We cannot say; the number of mappers is determined by the ApplicationMaster
C is correct answer – 1 mapper per input split/block. 30 blocks.
0
0
C is the correct answer.
0
0
Answer: C
Each block will have a Mapper running, 3 blocks for a file, 3*10 = 30 Mappers
0
0
The number of mappers is based on the the number of input split (Which is decided on InputFormat) so it depends on the developers I think B is the right one
0
0
Number of mappers depends on input split size, which is equal to block size in default so here it will be 30 mappers, but developer has option to overwrite this parameter and can decide the input split size which can further modify the number of mappers for the job.
0
0
Default split size is 1 block, 30 blocks hence 30 mappers, unless developer does partition otherwise. “C”.
0
0
I think the context here is – 1 file takes 3 Block means with replications factor 3 (default). Hence 1 job per file so its 10
0
0
should be E , people choose C is because they forgot the file is actually only contain 1 block , the rest 2 are replica
0
0
No, it didn’t indicate the replica is 3, and what about if a file does need 3 blocks? the answer should be C
0
0
What is the correct answer ?? C or E
0
0
its C, each file is 3 blocks, mean 10×3=30, without replication each file size is 3 blocks
0
0
Mappers are instantiated based on the number of input splits, not number of blocks.
Answer is E
0
0
no of input splits equal to no of mappers.
answer:E
0
0
E. Based there’s no information about the split size, it could be larger than the block size.

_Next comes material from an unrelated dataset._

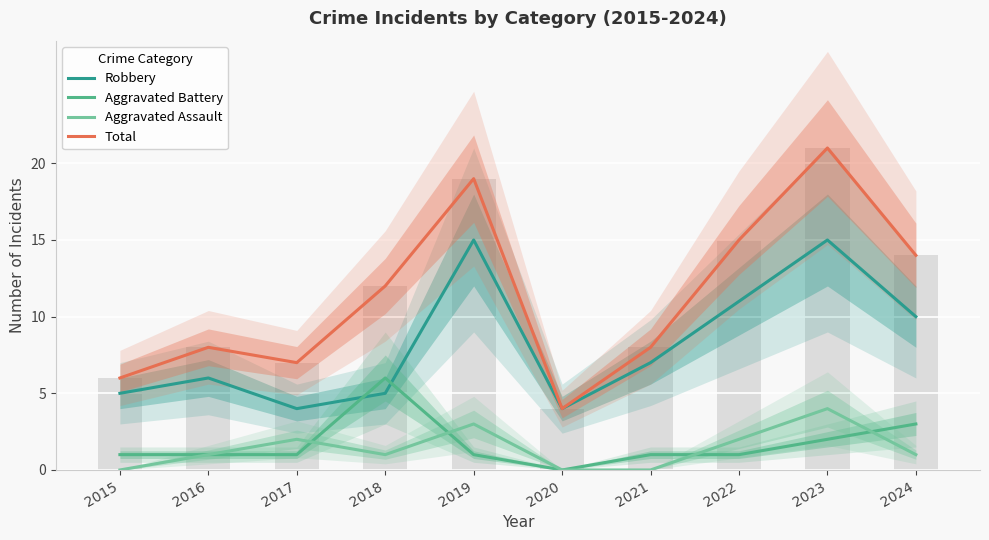

Count the Aggravated Battery values in the range 1 to 2.

7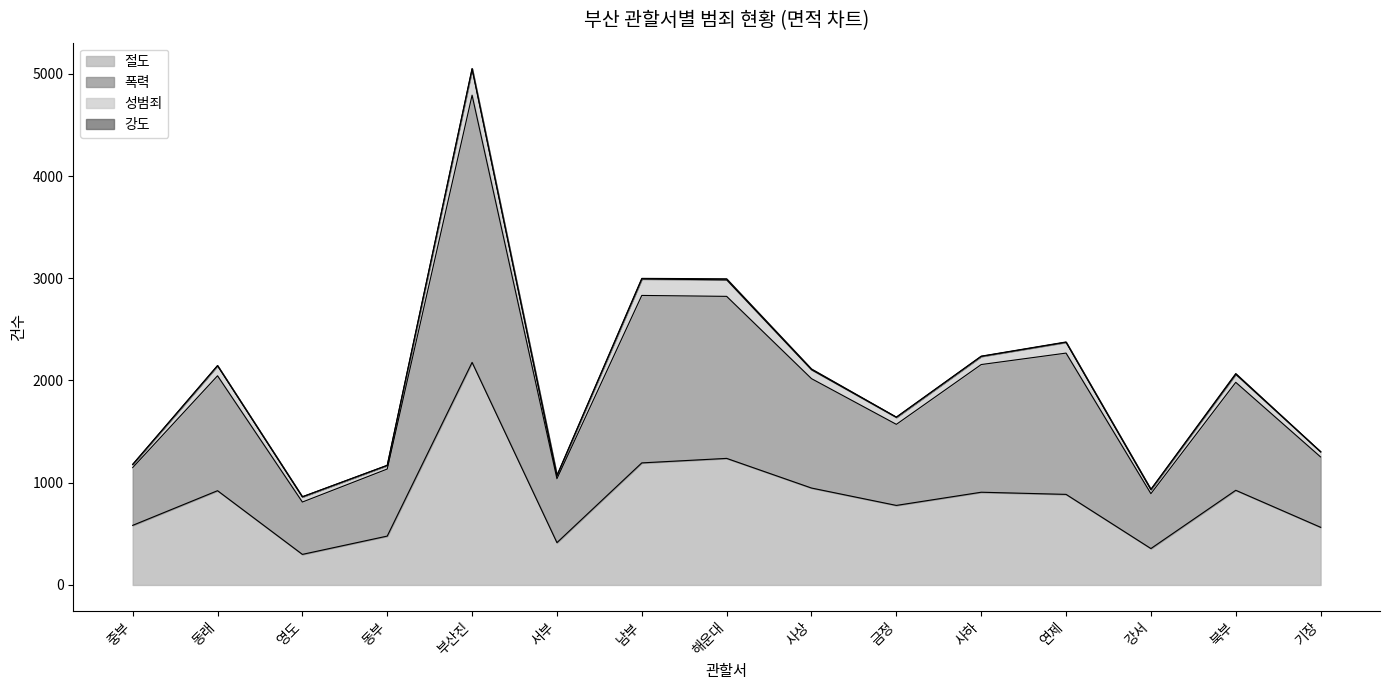

What is the highest value of the 절도 series?

2177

Number of Mappers depends on the number of splits, however if the files are less then the split size then each file will correspond to one mapper. that is the reason large number of small files are not recommended
determining properties to decide split size and there default values are as follows
mapred.min.split.size=1 (in bytes)
mapred.max.split.size=Long.MAX_VALUE
dfs.block.size=64 MB
split size is calculated as
inputSplitSize=max(minimumSize, min(maximumSize, blockSize))
# of mappers= totalInputSize/inputSplitSize
0
0
I have the same idea. E
0
0
its E , have verified it
0
0
C.
If you have not defined any input split size in Map/Reduce program then default HDFS block split will be considered as input split.There is no mention about replica.
0
0